ANKARA, TURKEY - OCTOBER 16: Turkish President Recep Tayyip Erdogan (C) chairs a meeting of National Security Council (MGK) at the Presidential Complex in Ankara, Turkey on October 16, 2017. AFP

Turkey’s National Security Council (MGK), chaired by President Recep Tayyip Erdoğan at the presidential palace in Ankara, has recommended that Turkey close its airspace to the Kurdistan Regional Government (KRG) in northern Iraq and help facilitate the transfer of border control to the central Iraqi government from Kurdish authorities, Cumhuriyet reported on Tuesday.

The MGK has decided to recommend to the Cabinet that that Turkey’s airspace be closed to the KRG and that control of the İbrahim Halil border gate be handed over to Iraq.

The decisions taken by the MGK are recommendatory rather than binding.

The MGK decisions also covered Turkey’s recent involvement in Syria’s Idlib province. “The Turkish Armed Forces have successfully carried out operations in the deconfliction zone of Idlib as a part of the Astana agreement in order to establish permanent peace,” said the council.

The Turkish Foreign Ministry stated on Monday that Turkey is ready to cooperate with the central Iraqi government to end the presence in Kirkuk of the PKK, an outlawed militant organization based in Iraq and carrying out an insurgency since 1984 mainly in predominantly Kurdish eastern Turkey.

Despite warnings from the Baghdad administration and abroad, including from Ankara and Washington, the KRG held a referendum on Sept. 25 for a separate Kurdistan state in northern Iraq.

The results show that over 92 percent of more than 3 million people voted in favor of separation from Baghdad and the formation of an independent Kurdistan state.

Our only expectation was for them [KRG] to respect our sensitivities and not take a step despite us. They took this step anyway, and they will pay a price,” Erdoğan had said.

He went on to say that the northern Iraqi city of Kirkuk is a controversial area, claiming that Kurds have no place in the history of Kirkuk.
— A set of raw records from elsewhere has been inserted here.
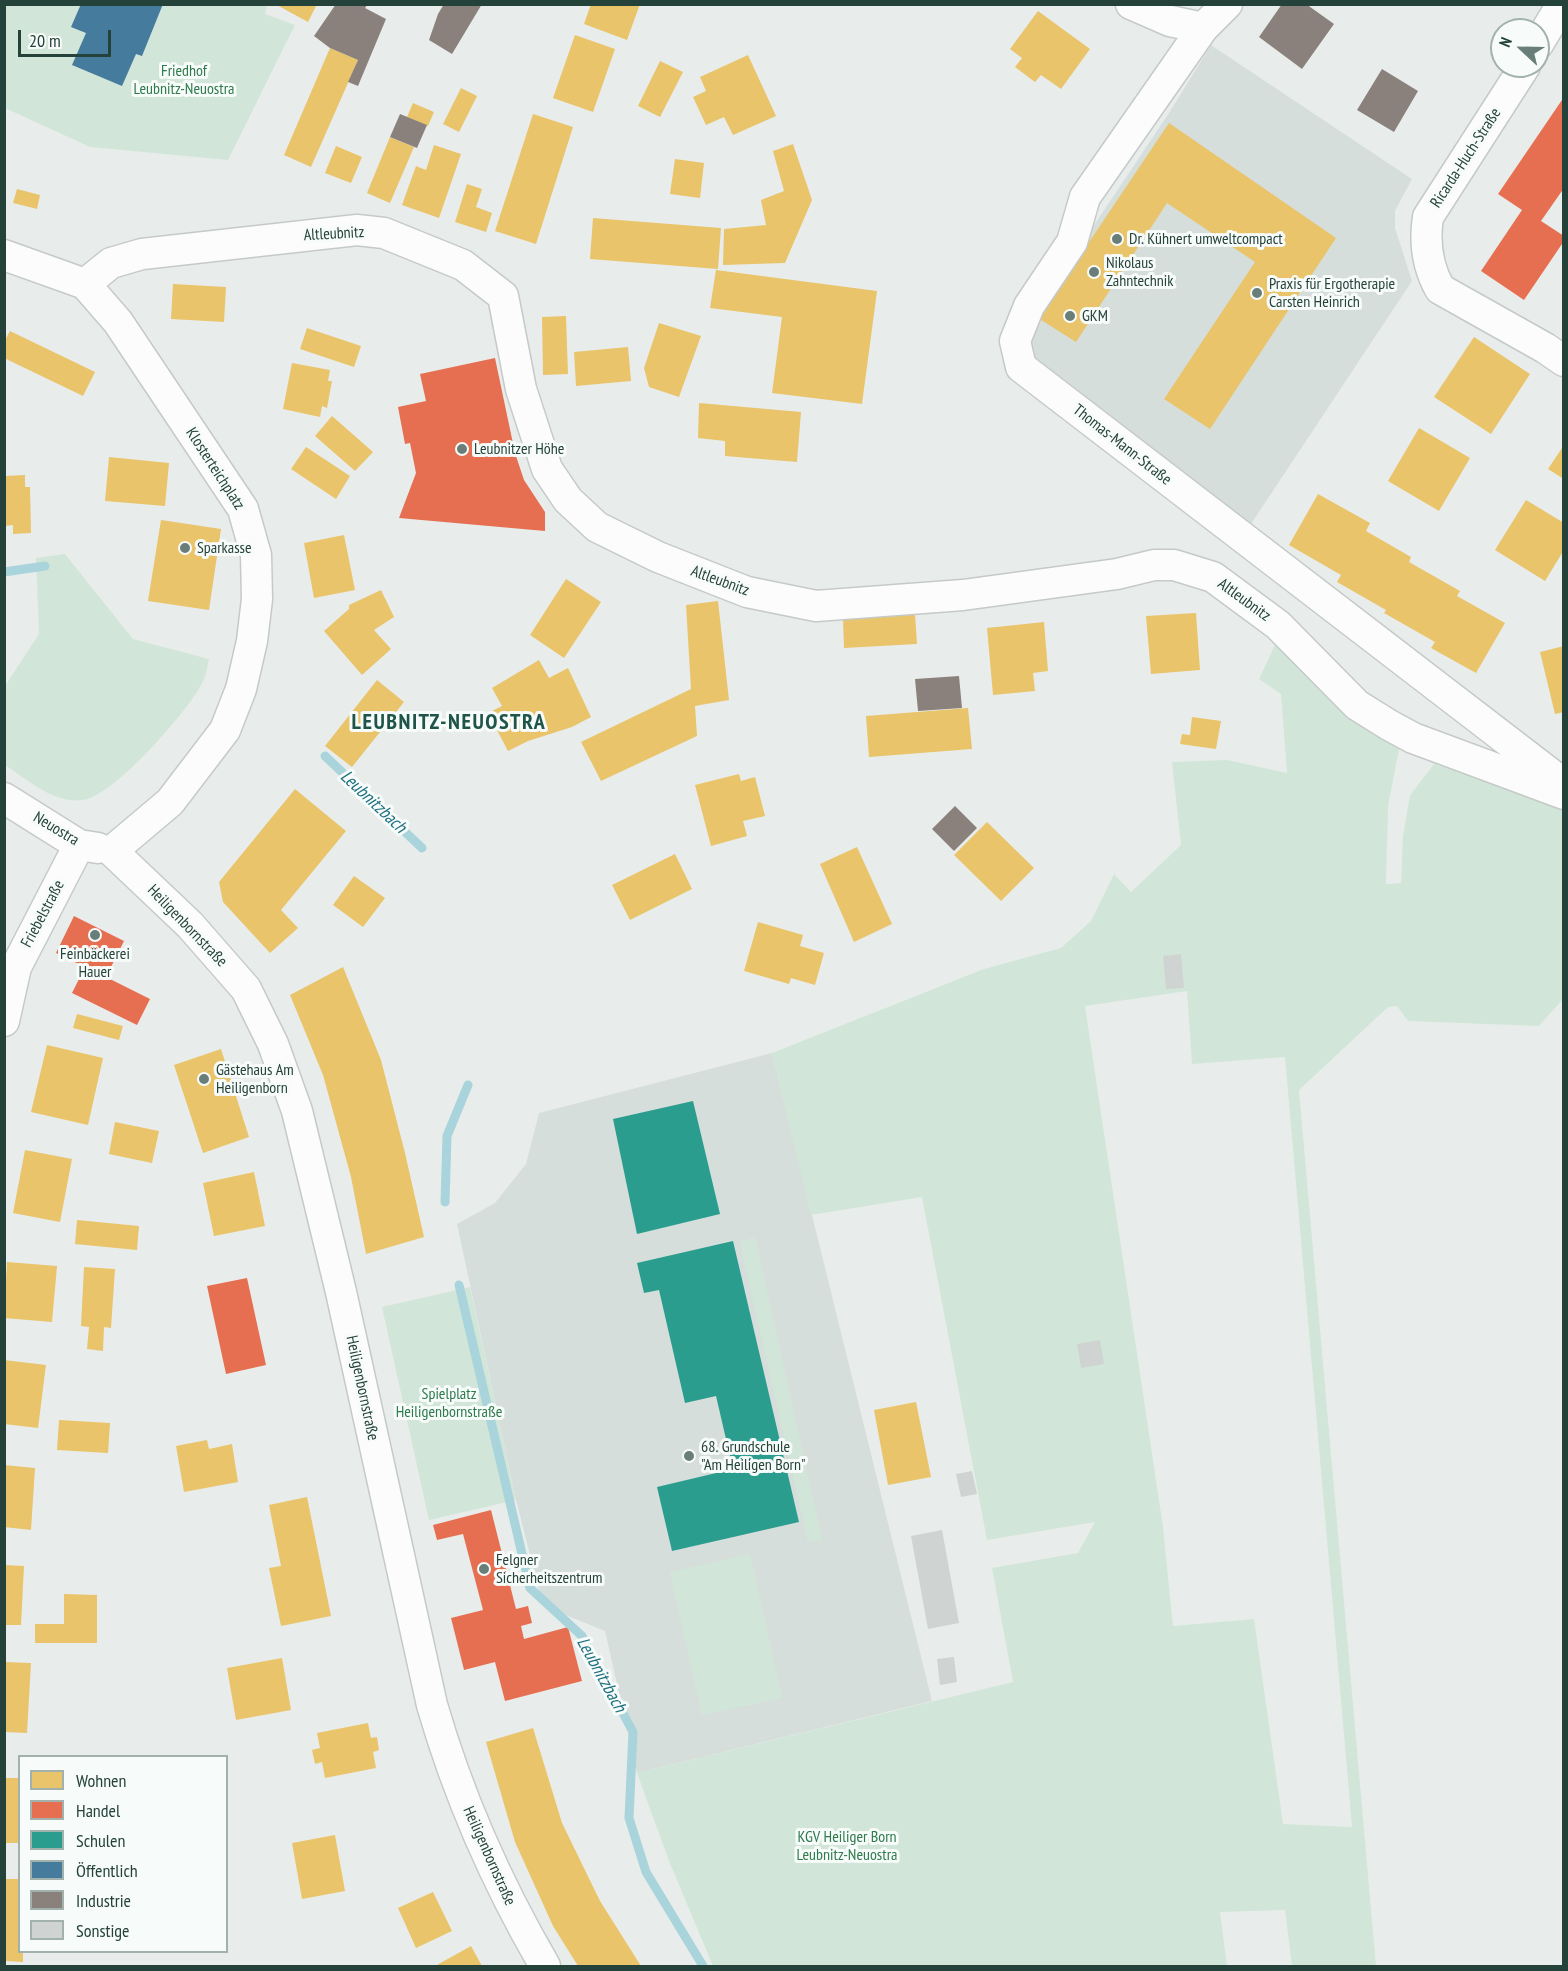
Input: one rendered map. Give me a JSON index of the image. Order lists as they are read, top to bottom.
{
  "streets": {
    "street": [
      "Ricarda-Huch-Straße",
      "Altleubnitz",
      "Thomas-Mann-Straße",
      "Klosterteichplatz",
      "Neuostra",
      "Friebelstraße",
      "Heiligenbornstraße"
    ]
  },
  "crossings": [
    ["Altleubnitz", "Klosterteichplatz"],
    ["Klosterteichplatz", "Neuostra"],
    ["Klosterteichplatz", "Heiligenbornstraße"],
    ["Neuostra", "Friebelstraße"],
    ["Neuostra", "Heiligenbornstraße"]
  ],
  "districts": ["LEUBNITZ-NEUOSTRA"],
  "water": ["Leubnitzbach"],
  "parks": ["Friedhof Leubnitz-Neuostra", "Spielplatz Heiligenbornstraße", "KGV Heiliger Born Leubnitz-Neuostra"],
  "places": [
    "Dr. Kühnert umweltcompact",
    "Nikolaus Zahntechnik",
    "Praxis für Ergotherapie Carsten Heinrich",
    "GKM",
    "Leubnitzer Höhe",
    "Sparkasse",
    "Feinbäckerei Hauer",
    "Gästehaus Am Heiligenborn",
    "68. Grundschule \"Am Heiligen Born\"",
    "Felgner Sicherheitszentrum"
  ],
  "legend": [
    "Wohnen",
    "Handel",
    "Schulen",
    "Öffentlich",
    "Industrie",
    "Sonstige"
  ],
  "scale_bar": "20 m",
  "north": "left"
}
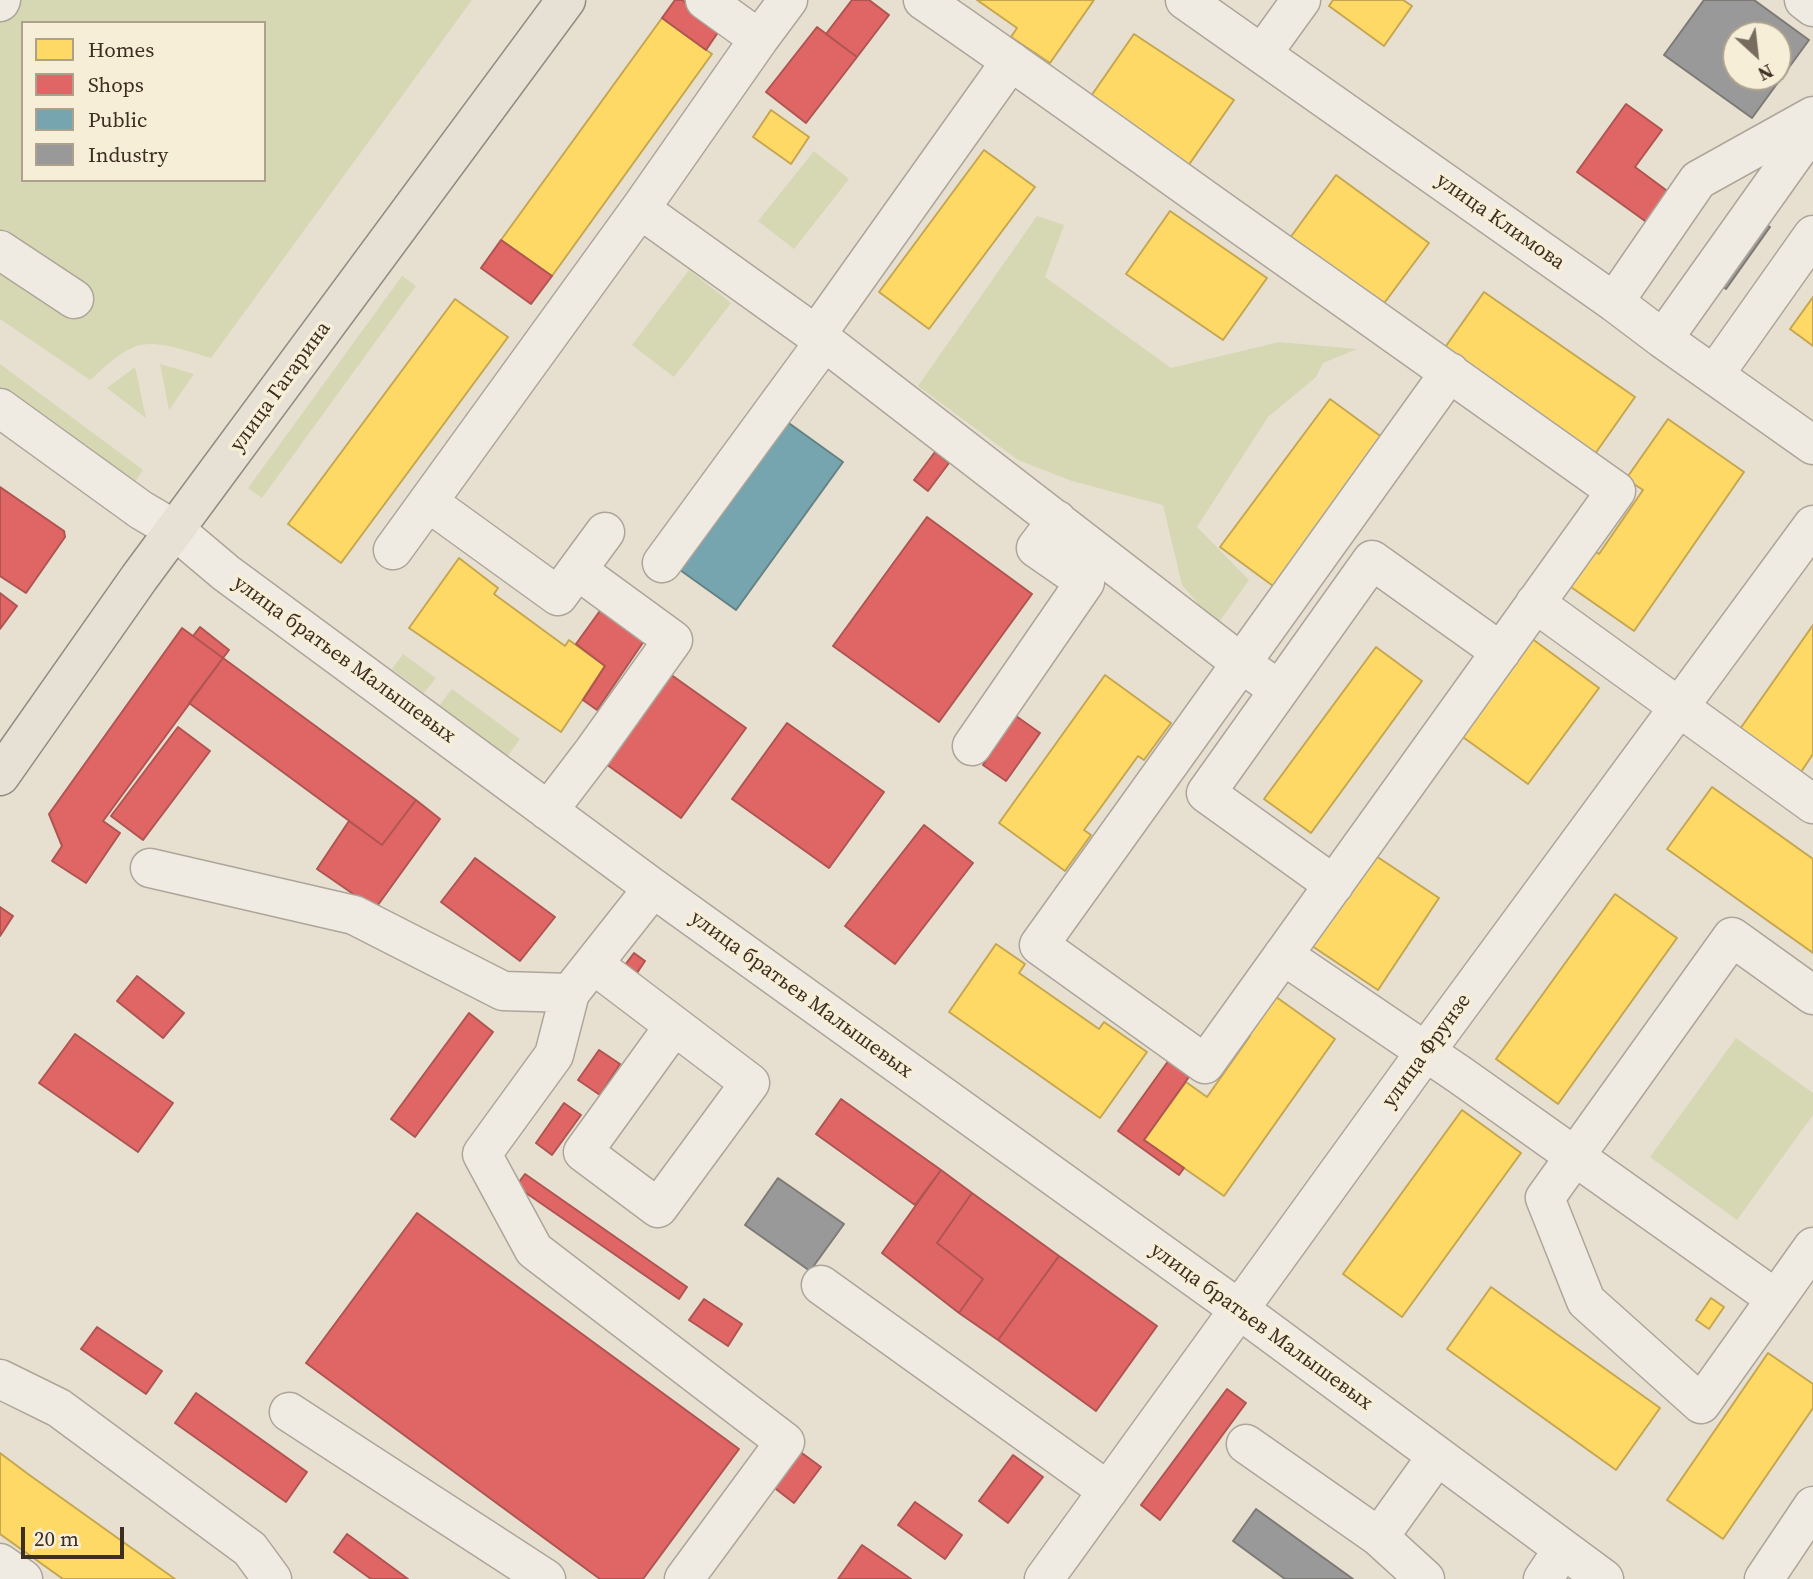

Erdoğan threatened the KRG in a speech in the eastern province of Erzurum.

Turkish authorities had conducted direct talks with jailed PKK chief Abdullah Öcalan for several years until a truce in effect collapsed in the summer of 2015.

Since then, there have been heavy clashes between the PKK and Turkish security forces. More than 40,000 people, including 5,500 security force members, have been killed in four decades of fighting between the Turkish state and the PKK, which is listed as a terrorist organization by Turkey, the US and the EU.